The American Educational Research Association (AERA) Conference is held in Vancouver, BC this April 2012. I am delighed to be involved in presenting an invited talk and three papers from my collaborative research projects at this conference.
Invited Talk - Technology as an Agent of Change in Teaching and Learning (TACTL-SIG).
Daniels, J., Varnhagen, S., Friesen, S., and Jacobsen, M. (2012). Barriers to Systemic, Effective, and Sustainable Technology Use in the Classroom. A paper to be presented at the American Educational Research Association (AERA), 2012 annual meeting, April 13-17, Vancouver, BC. Nominated for Best Paper by the Technology as an Agent of Change in Teaching and Learning (TACTL-SIG).

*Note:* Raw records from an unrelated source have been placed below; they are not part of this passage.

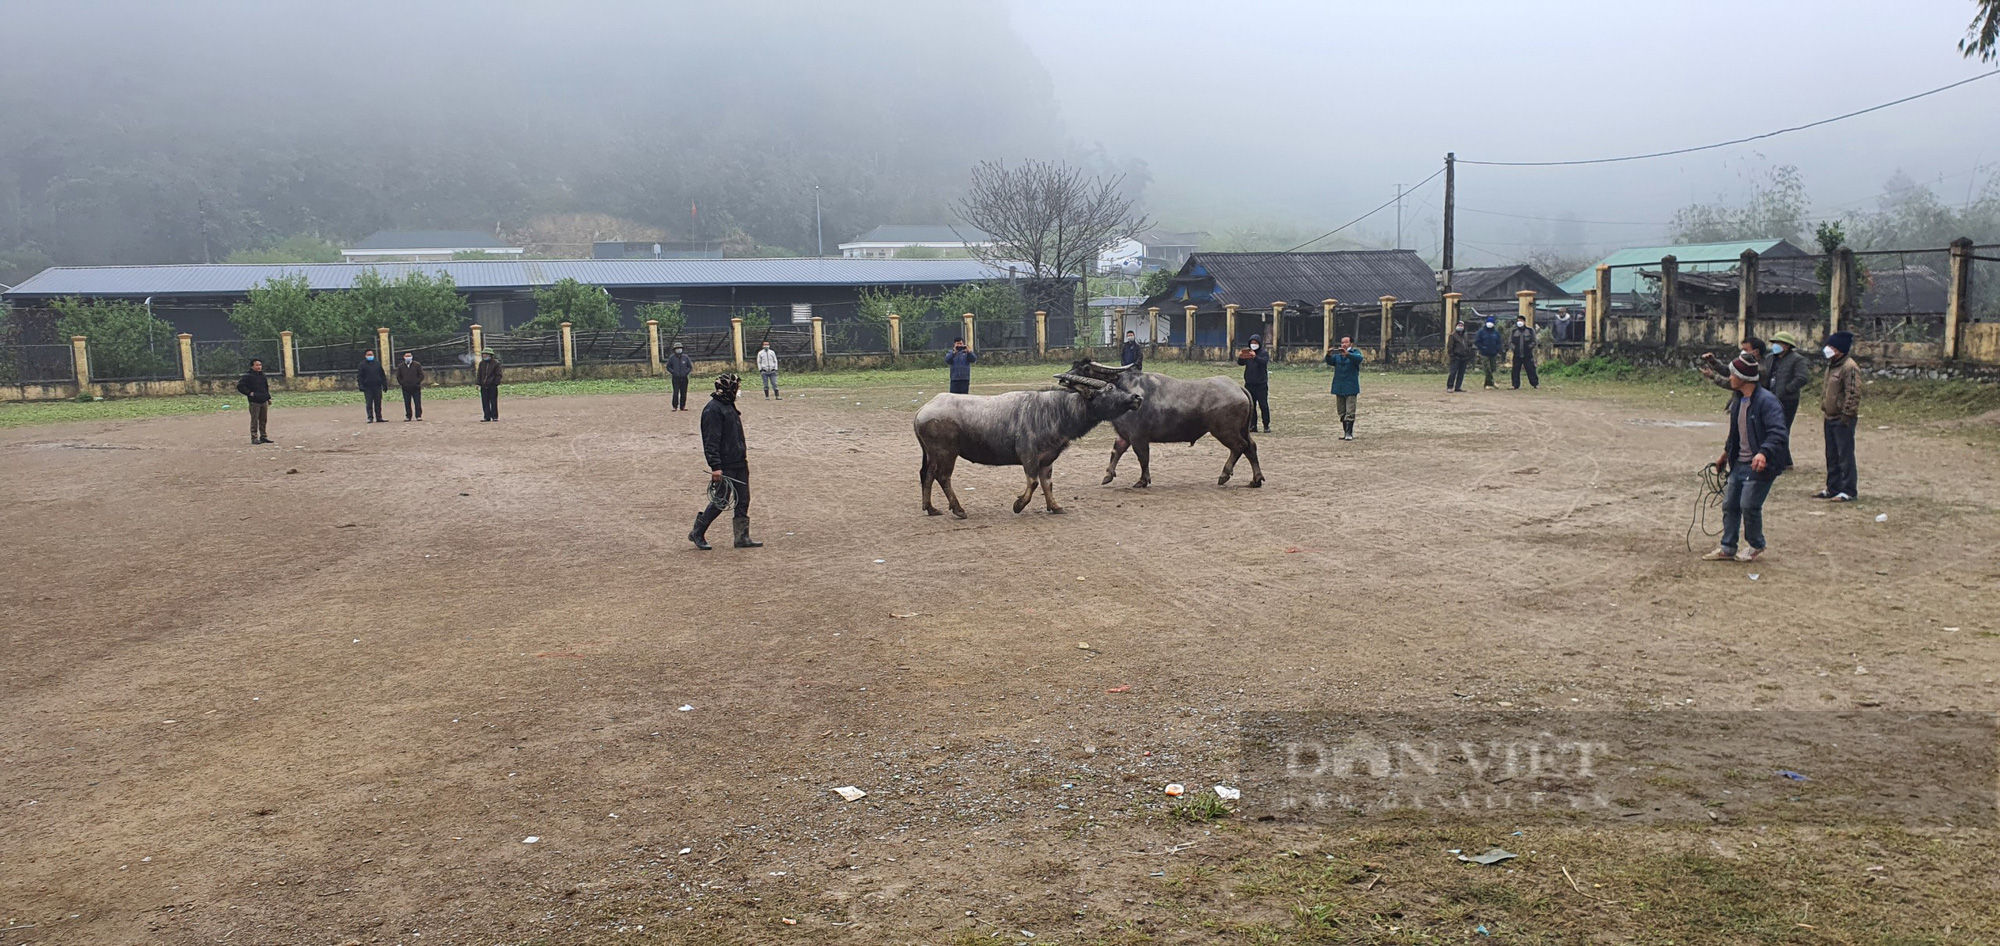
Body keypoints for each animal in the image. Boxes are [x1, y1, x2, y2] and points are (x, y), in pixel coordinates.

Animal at [916, 370, 1144, 516]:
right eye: (1110, 388)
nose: (1136, 397)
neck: (1055, 411)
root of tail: (922, 411)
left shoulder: (1047, 459)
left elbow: (1047, 484)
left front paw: (1055, 507)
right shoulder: (1028, 456)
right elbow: (1033, 482)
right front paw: (1018, 505)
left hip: (932, 454)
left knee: (927, 475)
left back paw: (931, 509)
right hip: (947, 453)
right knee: (943, 477)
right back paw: (959, 510)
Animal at [1080, 360, 1264, 490]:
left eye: (1086, 368)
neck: (1126, 393)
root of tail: (1238, 388)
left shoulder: (1138, 438)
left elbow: (1143, 458)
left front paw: (1142, 481)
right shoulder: (1124, 436)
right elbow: (1115, 453)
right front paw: (1108, 476)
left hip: (1224, 431)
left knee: (1240, 446)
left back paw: (1225, 475)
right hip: (1242, 429)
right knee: (1251, 447)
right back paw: (1255, 480)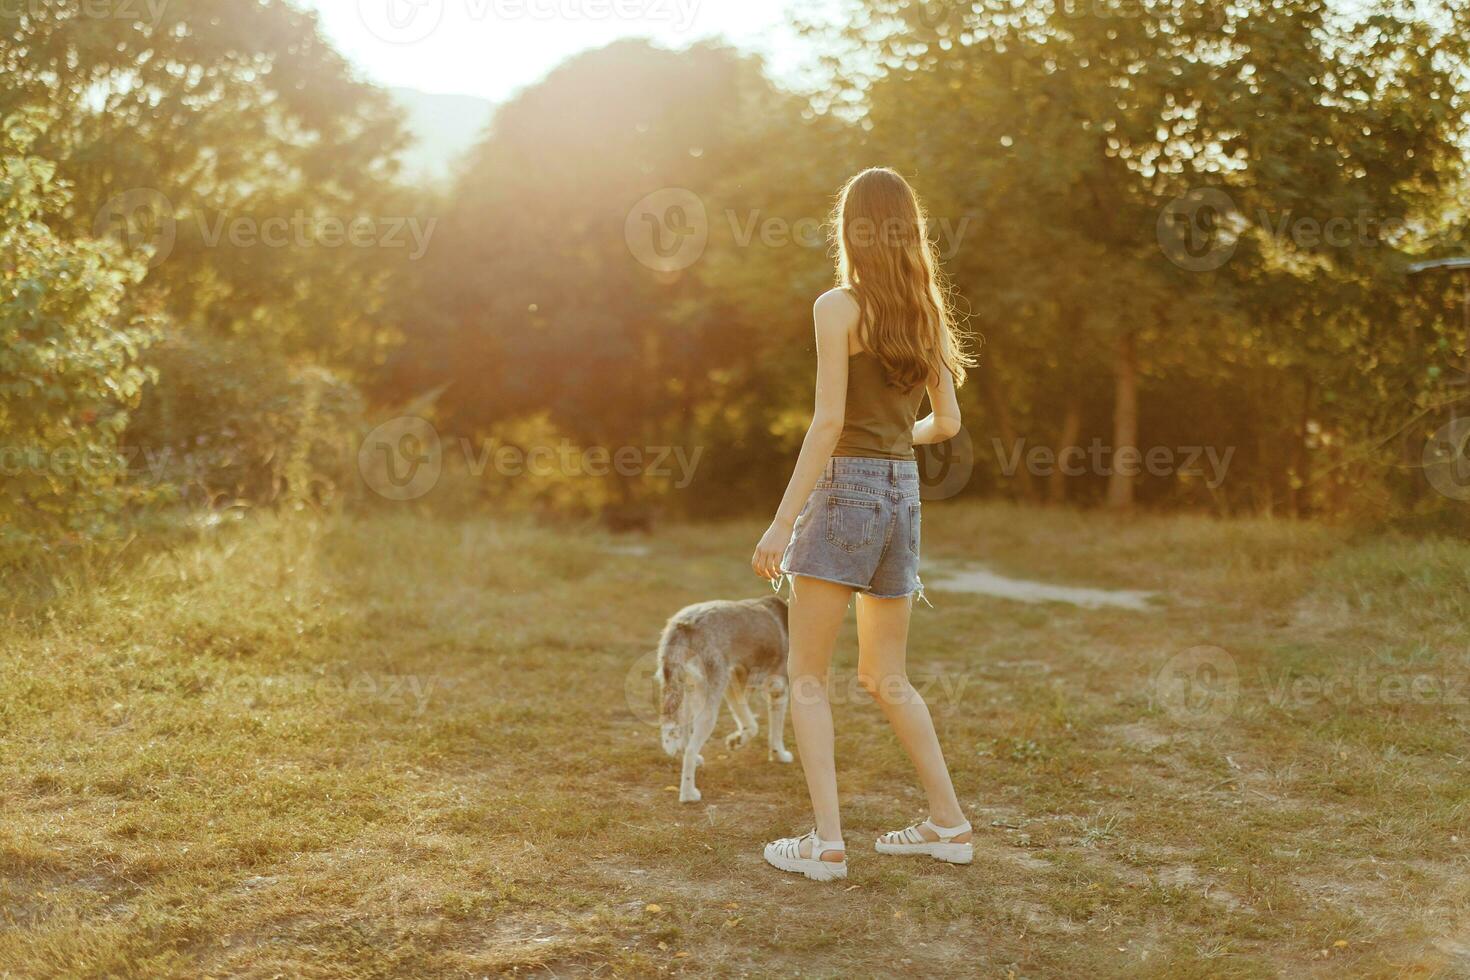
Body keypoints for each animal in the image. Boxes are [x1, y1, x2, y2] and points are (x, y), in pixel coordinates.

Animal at [655, 593, 793, 799]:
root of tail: (686, 623)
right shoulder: (777, 688)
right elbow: (773, 733)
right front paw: (780, 756)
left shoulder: (735, 687)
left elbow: (749, 723)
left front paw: (737, 740)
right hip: (707, 708)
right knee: (689, 750)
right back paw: (689, 795)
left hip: (685, 693)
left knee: (684, 738)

Jacobsen, M., Friesen, S., Daniels, J., and Varnhagen, S. (2012). A Two-Year Case Study of High School Student Engagement and Learning with Technology. A paper to be presented at the American Educational Research Association (AERA), 2012 annual meeting, April 13-17, Vancouver, BC.
Jacobsen, M. and Davis, B. (2012). Investigating Usability and User Experience with Clickers in Large Lecture Learning with Student Teachers. A paper to be presented at the American Educational Research Association (AERA), 2012 annual meeting, April 13-17, Vancouver, BC.
Tuesday, January 31, 2012
Sharon and I had a great time presenting our collaborative research at the Association for Educational Communications and Technology (AECT) Conference in November 2011 -- we traveled to Jacksonville, Florida (took us a whole day, both directions) and we got to hang out with cool folks like Rick Schwier from USask.
A Mixed Method Case Study of Student Engagement, Technology Use and High School Success
Michele Jacobsen and Sharon Friesen, University of Calgary
Jason Daniels and Stanley Varnhagen, University of Alberta
Abstract: The relationship between technology use, student engagement and high school success was examined over two years. Surveys, interviews and classroom observations with students, teachers and school leaders informed study findings. Teachers are enthusiastic about technology, but design low level, low challenge recall assignments and tests. Student interest in learning with technology is high, but engagement tends to be low. Instruction is dominated by information delivery using display technology. Teachers must create meaningful, challenging and authentic student work that integrates technology. Leaders must create a shared vision for learning with technology in high schools; Research data on learning with technology must influence decision-making and systemic change in the education system.